Dataset entries →
+++

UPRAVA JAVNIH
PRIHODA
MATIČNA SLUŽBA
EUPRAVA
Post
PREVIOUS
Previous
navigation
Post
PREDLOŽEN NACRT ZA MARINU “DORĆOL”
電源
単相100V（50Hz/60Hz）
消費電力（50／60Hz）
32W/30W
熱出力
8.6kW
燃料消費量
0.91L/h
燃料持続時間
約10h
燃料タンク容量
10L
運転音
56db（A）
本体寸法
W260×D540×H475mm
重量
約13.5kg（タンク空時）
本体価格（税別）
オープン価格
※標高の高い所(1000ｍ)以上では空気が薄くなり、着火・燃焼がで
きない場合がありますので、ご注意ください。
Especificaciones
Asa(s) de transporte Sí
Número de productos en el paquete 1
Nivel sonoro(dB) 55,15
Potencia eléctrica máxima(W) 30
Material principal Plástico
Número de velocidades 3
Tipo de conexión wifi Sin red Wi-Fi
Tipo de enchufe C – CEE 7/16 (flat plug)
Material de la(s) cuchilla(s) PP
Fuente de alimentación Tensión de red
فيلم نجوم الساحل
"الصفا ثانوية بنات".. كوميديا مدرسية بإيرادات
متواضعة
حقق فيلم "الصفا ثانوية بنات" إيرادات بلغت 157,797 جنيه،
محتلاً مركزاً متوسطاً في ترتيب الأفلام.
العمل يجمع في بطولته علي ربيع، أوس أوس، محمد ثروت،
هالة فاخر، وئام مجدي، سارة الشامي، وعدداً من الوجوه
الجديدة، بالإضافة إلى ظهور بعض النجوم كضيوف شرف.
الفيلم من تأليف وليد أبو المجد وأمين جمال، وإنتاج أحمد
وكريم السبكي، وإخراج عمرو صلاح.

+++

What the task requires → Using the data above, reproduce every line exactly.

The completed task →
UPRAVA JAVNIH
PRIHODA
MATIČNA SLUŽBA
EUPRAVA
Post
PREVIOUS
Previous
navigation
Post
PREDLOŽEN NACRT ZA MARINU “DORĆOL”
電源
単相100V（50Hz/60Hz）
消費電力（50／60Hz）
32W/30W
熱出力
8.6kW
燃料消費量
0.91L/h
燃料持続時間
約10h
燃料タンク容量
10L
運転音
56db（A）
本体寸法
W260×D540×H475mm
重量
約13.5kg（タンク空時）
本体価格（税別）
オープン価格
※標高の高い所(1000ｍ)以上では空気が薄くなり、着火・燃焼がで
きない場合がありますので、ご注意ください。
Especificaciones
Asa(s) de transporte Sí
Número de productos en el paquete 1
Nivel sonoro(dB) 55,15
Potencia eléctrica máxima(W) 30
Material principal Plástico
Número de velocidades 3
Tipo de conexión wifi Sin red Wi-Fi
Tipo de enchufe C – CEE 7/16 (flat plug)
Material de la(s) cuchilla(s) PP
Fuente de alimentación Tensión de red
فيلم نجوم الساحل
"الصفا ثانوية بنات".. كوميديا مدرسية بإيرادات
متواضعة
حقق فيلم "الصفا ثانوية بنات" إيرادات بلغت 157,797 جنيه،
محتلاً مركزاً متوسطاً في ترتيب الأفلام.
العمل يجمع في بطولته علي ربيع، أوس أوس، محمد ثروت،
هالة فاخر، وئام مجدي، سارة الشامي، وعدداً من الوجوه
الجديدة، بالإضافة إلى ظهور بعض النجوم كضيوف شرف.
الفيلم من تأليف وليد أبو المجد وأمين جمال، وإنتاج أحمد
وكريم السبكي، وإخراج عمرو صلاح.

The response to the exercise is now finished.